Utilizing Python’s gzip Module
The gzip
module in Python gives the GzipFile
class which is definitely modeled after Python’s File
object. This class has strategies and properties much like those out there within the File
object, which makes it simpler to work with .gz recordsdata.
Here is an instance of how one can use the gzip
module to learn a .gz file:
import gzip
with gzip.GzipFile('file.txt.gz', 'r') as f:
file_content = f.learn()
print(file_content)
Within the above code, we’re utilizing the GzipFile
class to open the .gz file. The ‘r’ mode signifies that we need to open the file for studying. The output would be the content material of the .gz file.
Notice: Whereas each gzip.open()
and gzip.GzipFile()
can be utilized to learn .gz recordsdata, gzip.open()
is extra handy if you need to learn the file as textual content, whereas gzip.GzipFile()
is healthier for studying binary recordsdata.
Utilizing the sh Module for Unzipping
The sh
module is a full-fledged subprocess interface for Python that means that you can name any program as if it have been a operate. To unzip a .gz file, we will use the gunzip
command via the sh
module. Let’s examine how one can do it.
First, you’ll want to set up the sh
module if you have not achieved it but. You’ll be able to set up it utilizing pip:
$ pip set up sh
As soon as put in, you should use it to unzip a .gz file:
from sh import gunzip
gunzip("/path/to/yourfile.gz")
This script will unzip the yourfile.gz
file in the identical listing. If you wish to specify a special output listing, you are able to do so by passing it as a second argument to the gunzip
operate:
from sh import gunzip
gunzip("/path/to/yourfile.gz", "-c > /path/to/output/yourfile")

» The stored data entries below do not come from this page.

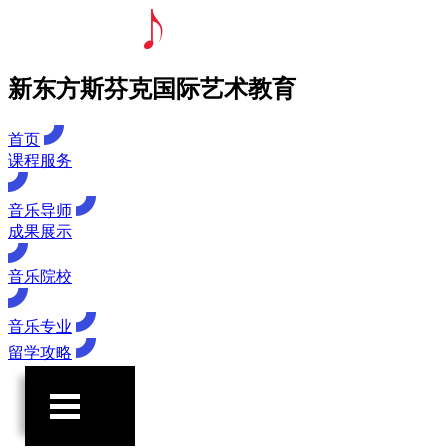
新东方斯芬克国际艺术教育
首页
课程服务
音乐导师
成果展示
音乐院校
音乐专业
留学攻略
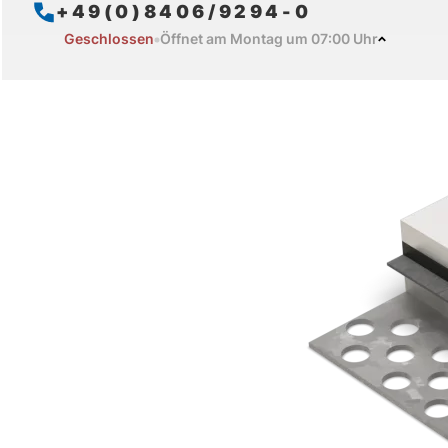
+49(0)8406/9294-0
Geschlossen
Öffnet am Montag um 07:00 Uhr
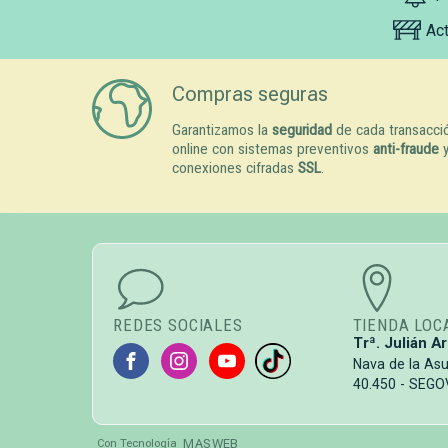
Ac
Compras seguras
Garantizamos la
seguridad
de cada transacci
online con sistemas preventivos
anti-fraude
conexiones cifradas
SSL
.
REDES SOCIALES
TIENDA LOC
Trª. Julián Ar
Nava de la As
40.450 - SEGO
MASWEB
Con Tecnología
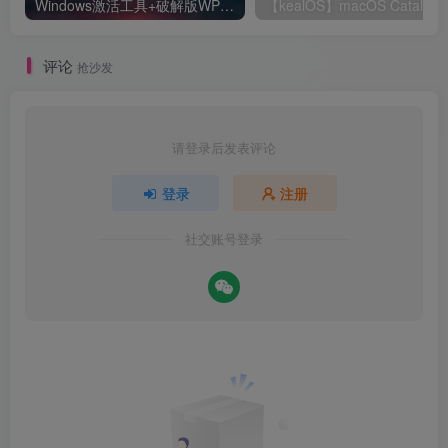
Windows激活工具+破解版WPS+破解版pdf(可编辑)+办公文件转换工具
【kealOS】m
评论
抢沙发
请登录后发表评论
登录
注册
社交账号登录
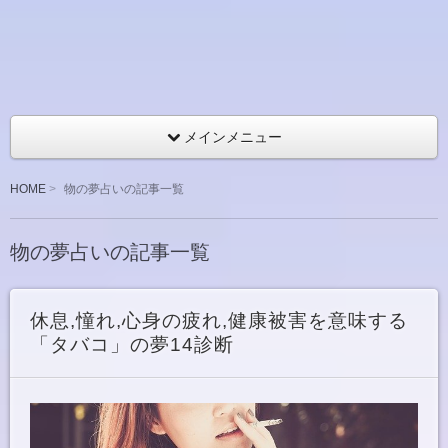
メインメニュー
HOME
物の夢占いの記事一覧
物の夢占いの記事一覧
休息,憧れ,心身の疲れ,健康被害を意味する
「タバコ」の夢14診断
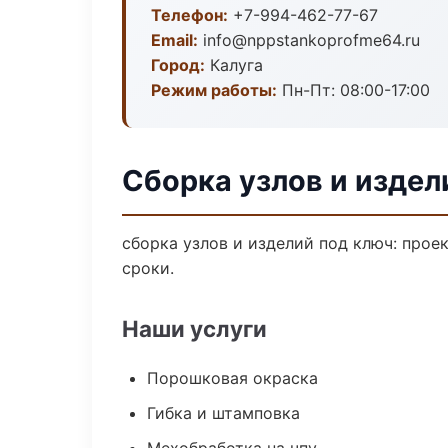
Телефон:
+7-994-462-77-67
Email:
info@nppstankoprofme64.ru
Город:
Калуга
Режим работы:
Пн-Пт: 08:00-17:00
Сборка узлов и издел
сборка узлов и изделий под ключ: прое
сроки.
Наши услуги
Порошковая окраска
Гибка и штамповка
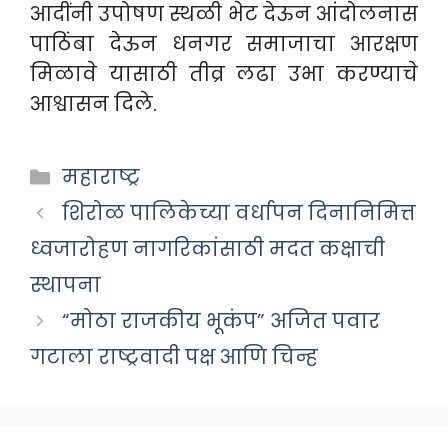
आदींनी उपोषण स्थळी भेट देऊन आंदोलनास
पाठिंबा देऊन धनगर समाजाचा आरक्षण
मिळावे यासाठी तीव्र लढा उभा करण्याचे
आश्वासन दिले.
Categories
महाराष्ट्र
शिरोळ पालिकेच्या वर्धापन दिनानिमित्त
ध्वजारोहण नागरिकांसाठी मदत कक्षाची
स्थापना
“मोठा राजकीय भूकंप” अजित पवार
गटाला राष्ट्रवादी पक्ष आणि चिन्ह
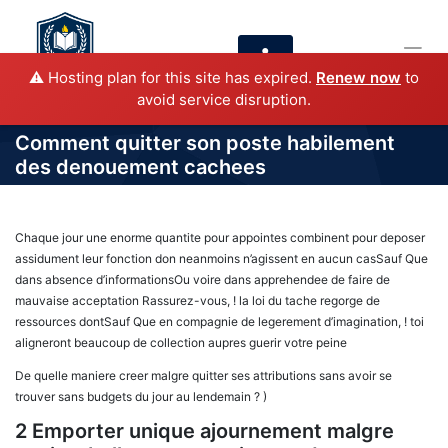
⚠️ Hosting plan for this site has expired.
Renew now
to
avoid service disruption.
Comment quitter son poste habilement
des denouement cachees
Chaque jour une enorme quantite pour appointes combinent pour deposer
assidument leur fonction don neanmoins n’agissent en aucun casSauf Que
dans absence d’informationsOu voire dans apprehendee de faire de
mauvaise acceptation Rassurez-vous, ! la loi du tache regorge de
ressources dontSauf Que en compagnie de legerement d’imagination, ! toi
aligneront beaucoup de collection aupres guerir votre peine
De quelle maniere creer malgre quitter ses attributions sans avoir se
trouver sans budgets du jour au lendemain ? )
2 Emporter unique ajournement malgre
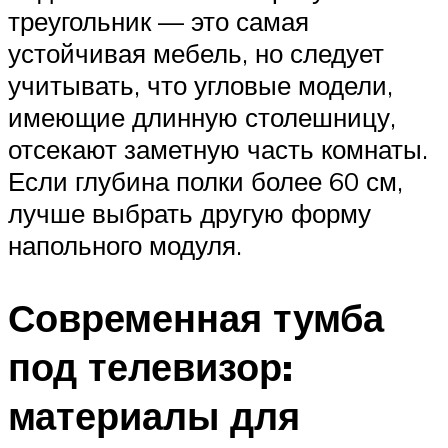
треугольник — это самая
устойчивая мебель, но следует
учитывать, что угловые модели,
имеющие длинную столешницу,
отсекают заметную часть комнаты.
Если глубина полки более 60 см,
лучше выбрать другую форму
напольного модуля.
Современная тумба
под телевизор:
материалы для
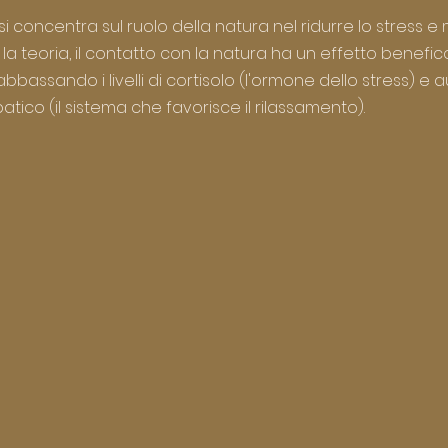
, si concentra sul ruolo della natura nel ridurre lo stress e m
 teoria, il contatto con la natura ha un effetto benefico
bassando i livelli di cortisolo (l'ormone dello stress) 
patico (il sistema che favorisce il rilassamento).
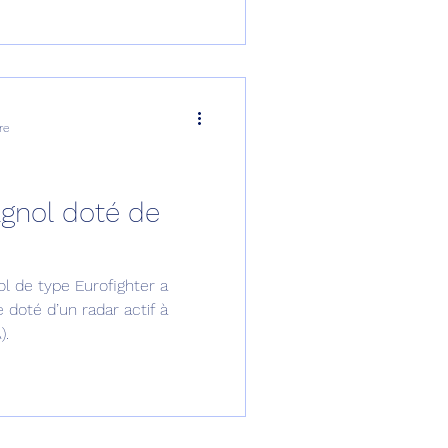
re
agnol doté de
l de type Eurofighter a
 doté d’un radar actif à
).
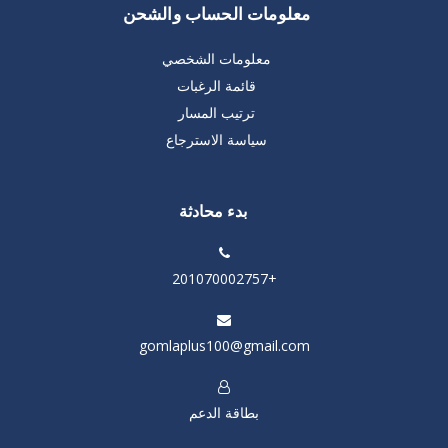
معلومات الحساب والشحن
معلومات الشخصي
قائمة الرغبات
ترتيب المسار
سياسة الاسترجاع
بدء محادثة
+201070002757
gomlaplus100@gmail.com
بطاقة الدعم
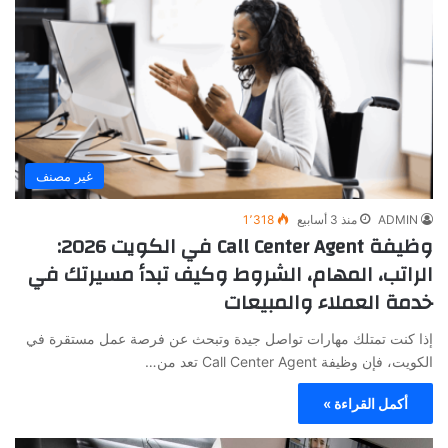
غير مصنف
ADMIN
منذ 3 أسابيع
1٬318
وظيفة Call Center Agent في الكويت 2026:
الراتب، المهام، الشروط وكيف تبدأ مسيرتك في
خدمة العملاء والمبيعات
إذا كنت تمتلك مهارات تواصل جيدة وتبحث عن فرصة عمل مستقرة في
الكويت، فإن وظيفة Call Center Agent تعد من…
أكمل القراءة »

Utilizing the tarfile Module
The tarfile
module makes it doable to learn and write tar archives, together with these utilizing gzip compression. Right here is an instance:
import tarfile
with tarfile.open("/path/to/yourfile.tar.gz", "r:gz") as tar:
tar.extractall(path="/path/to/output")
Notice: The tarfile
module is simply relevant for .tar.gz recordsdata. In case you’re coping with a easy .gz file, you need to use the gzip
module or the sh
module with the gunzip
command.
Conclusion
On this Byte, now we have seen how one can unzip .gz recordsdata in Python utilizing the sh
module, the gzip
module, and the tarfile
module. Every methodology has its personal benefits and use instances, so select the one which most accurately fits your wants.